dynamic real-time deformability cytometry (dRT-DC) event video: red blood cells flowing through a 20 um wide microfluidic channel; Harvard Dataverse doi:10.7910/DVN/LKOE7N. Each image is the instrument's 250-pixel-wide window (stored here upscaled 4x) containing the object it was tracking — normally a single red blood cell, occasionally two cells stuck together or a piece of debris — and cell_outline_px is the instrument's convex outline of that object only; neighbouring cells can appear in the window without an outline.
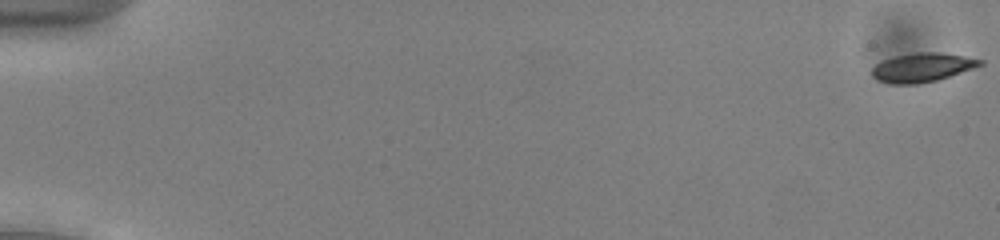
{"species": "common noctule bat (a hibernating species)", "species_latin": "Nyctalus noctula", "temperature_condition": "cold", "stored_images_in_passage": 54, "camera_frame_rate_fps": 3000, "um_per_image_px": 0.085, "animal": {"sex": "male", "body_mass_g": 13.0, "forearm_length_mm": 53.1}, "frame": {"image": 1, "passage_image": 1, "time_ms": 0.0, "image_size_px": [1000, 240], "cell_outline_px": [[984, 64], [936, 80], [916, 84], [892, 84], [876, 80], [872, 76], [872, 68], [876, 64], [884, 60], [896, 56], [916, 52], [940, 52], [964, 56], [984, 60]], "centroid_in_image_um": [78.37, 5.73], "position_along_channel_um": 6.6, "area_um2": 18.03}}
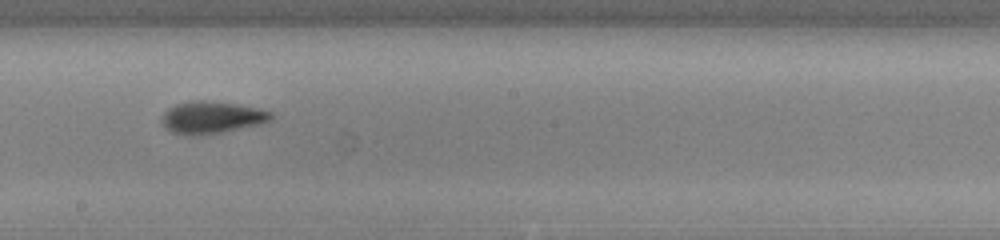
{"frame": {"image": 2, "passage_image": 32, "time_ms": 10.333, "image_size_px": [1000, 240], "cell_outline_px": [[272, 120], [260, 124], [224, 132], [196, 136], [188, 136], [172, 132], [164, 128], [160, 120], [164, 112], [168, 108], [176, 104], [192, 100], [204, 100], [236, 104], [260, 108], [272, 112]], "centroid_in_image_um": [17.97, 9.99], "position_along_channel_um": 230.2, "area_um2": 20.81}}
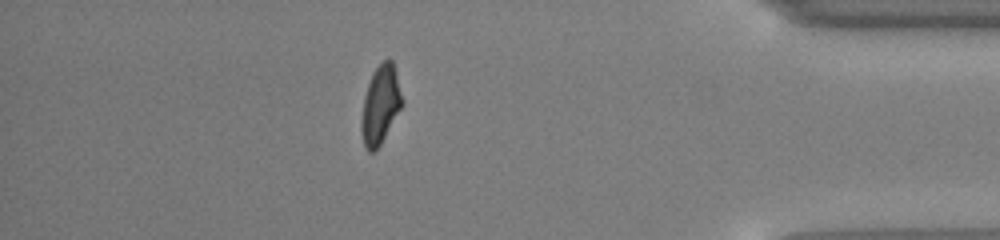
{"frame": {"image": 3, "passage_image": 48, "time_ms": 15.667, "image_size_px": [1000, 240], "cell_outline_px": [[404, 104], [380, 144], [372, 152], [368, 152], [364, 148], [360, 132], [360, 120], [364, 96], [372, 72], [384, 60], [392, 60], [396, 72], [404, 100]], "centroid_in_image_um": [32.32, 8.93], "position_along_channel_um": 402.9, "area_um2": 18.79}, "authors_computed_cell_mechanics": {"area_um2": 18.8428, "velocity_mm_per_s": 3.9044, "shape_relaxation_time_tau1_ms": 3.53, "shape_relaxation_time_tau2_ms": 5.5134, "deformation_change_tau1": 0.1166, "deformation_change_tau2": 0.1144}}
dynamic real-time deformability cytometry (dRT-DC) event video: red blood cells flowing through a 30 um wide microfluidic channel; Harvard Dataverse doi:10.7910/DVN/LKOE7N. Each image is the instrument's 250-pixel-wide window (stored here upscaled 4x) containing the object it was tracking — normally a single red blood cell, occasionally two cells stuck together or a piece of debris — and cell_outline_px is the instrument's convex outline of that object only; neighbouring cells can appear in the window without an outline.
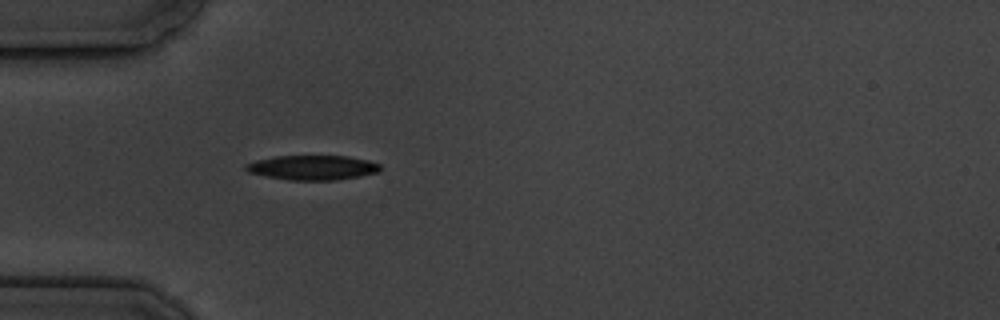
{"species": "common noctule bat (a hibernating species)", "species_latin": "Nyctalus noctula", "temperature_condition": "cold", "stored_images_in_passage": 5, "camera_frame_rate_fps": 3000, "um_per_image_px": 0.085, "animal": {"sex": "male", "body_mass_g": 19.5, "forearm_length_mm": 54.6}, "frame": {"image": 1, "passage_image": 5, "time_ms": 4.333, "image_size_px": [1000, 320], "cell_outline_px": [[380, 172], [360, 176], [336, 180], [288, 180], [248, 172], [244, 168], [244, 164], [256, 160], [276, 156], [348, 156], [368, 160], [380, 164]], "centroid_in_image_um": [26.58, 14.24], "position_along_channel_um": 58.4, "area_um2": 19.31}}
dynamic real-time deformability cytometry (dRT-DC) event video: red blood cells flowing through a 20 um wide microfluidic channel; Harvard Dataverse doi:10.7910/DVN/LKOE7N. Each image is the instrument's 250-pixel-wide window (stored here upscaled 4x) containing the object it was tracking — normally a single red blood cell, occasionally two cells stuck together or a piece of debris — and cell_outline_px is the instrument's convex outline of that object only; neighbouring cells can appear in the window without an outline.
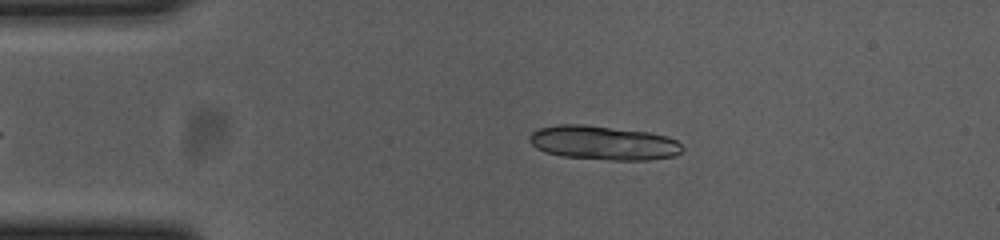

- _WHAT YOU HAVE TO DO_
Without including any pictures, print each record exactly.

- _RESPONSE TO THIS EXERCISE_
dynamic real-time deformability cytometry (dRT-DC) event video: red blood cells flowing through a 20 um wide microfluidic channel; Harvard Dataverse doi:10.7910/DVN/LKOE7N. Each image is the instrument's 250-pixel-wide window (stored here upscaled 4x) containing the object it was tracking — normally a single red blood cell, occasionally two cells stuck together or a piece of debris — and cell_outline_px is the instrument's convex outline of that object only; neighbouring cells can appear in the window without an outline.
{"species": "common noctule bat (a hibernating species)", "species_latin": "Nyctalus noctula", "temperature_condition": "cold", "stored_images_in_passage": 54, "camera_frame_rate_fps": 3000, "um_per_image_px": 0.085, "animal": {"sex": "male", "body_mass_g": 13.0, "forearm_length_mm": 53.1}, "frame": {"image": 1, "passage_image": 1, "time_ms": 0.0, "image_size_px": [1000, 240], "cell_outline_px": [[984, 64], [936, 80], [916, 84], [892, 84], [876, 80], [872, 76], [872, 68], [876, 64], [884, 60], [896, 56], [916, 52], [940, 52], [964, 56], [984, 60]], "centroid_in_image_um": [78.37, 5.73], "position_along_channel_um": 6.6, "area_um2": 18.03}}
{"frame": {"image": 2, "passage_image": 32, "time_ms": 10.333, "image_size_px": [1000, 240], "cell_outline_px": [[272, 120], [260, 124], [224, 132], [196, 136], [188, 136], [172, 132], [164, 128], [160, 120], [164, 112], [168, 108], [176, 104], [192, 100], [204, 100], [236, 104], [260, 108], [272, 112]], "centroid_in_image_um": [17.97, 9.99], "position_along_channel_um": 230.2, "area_um2": 20.81}}
{"frame": {"image": 3, "passage_image": 48, "time_ms": 15.667, "image_size_px": [1000, 240], "cell_outline_px": [[404, 104], [380, 144], [372, 152], [368, 152], [364, 148], [360, 132], [360, 120], [364, 96], [372, 72], [384, 60], [392, 60], [396, 72], [404, 100]], "centroid_in_image_um": [32.32, 8.93], "position_along_channel_um": 402.9, "area_um2": 18.79}, "authors_computed_cell_mechanics": {"area_um2": 18.8428, "velocity_mm_per_s": 3.9044, "shape_relaxation_time_tau1_ms": 3.53, "shape_relaxation_time_tau2_ms": 5.5134, "deformation_change_tau1": 0.1166, "deformation_change_tau2": 0.1144}}
dynamic real-time deformability cytometry (dRT-DC) event video: red blood cells flowing through a 30 um wide microfluidic channel; Harvard Dataverse doi:10.7910/DVN/LKOE7N. Each image is the instrument's 250-pixel-wide window (stored here upscaled 4x) containing the object it was tracking — normally a single red blood cell, occasionally two cells stuck together or a piece of debris — and cell_outline_px is the instrument's convex outline of that object only; neighbouring cells can appear in the window without an outline.
{"species": "common noctule bat (a hibernating species)", "species_latin": "Nyctalus noctula", "temperature_condition": "cold", "stored_images_in_passage": 5, "camera_frame_rate_fps": 3000, "um_per_image_px": 0.085, "animal": {"sex": "male", "body_mass_g": 19.5, "forearm_length_mm": 54.6}, "frame": {"image": 1, "passage_image": 5, "time_ms": 4.333, "image_size_px": [1000, 320], "cell_outline_px": [[380, 172], [360, 176], [336, 180], [288, 180], [248, 172], [244, 168], [244, 164], [256, 160], [276, 156], [348, 156], [368, 160], [380, 164]], "centroid_in_image_um": [26.58, 14.24], "position_along_channel_um": 58.4, "area_um2": 19.31}}
dynamic real-time deformability cytometry (dRT-DC) event video: red blood cells flowing through a 20 um wide microfluidic channel; Harvard Dataverse doi:10.7910/DVN/LKOE7N. Each image is the instrument's 250-pixel-wide window (stored here upscaled 4x) containing the object it was tracking — normally a single red blood cell, occasionally two cells stuck together or a piece of debris — and cell_outline_px is the instrument's convex outline of that object only; neighbouring cells can appear in the window without an outline.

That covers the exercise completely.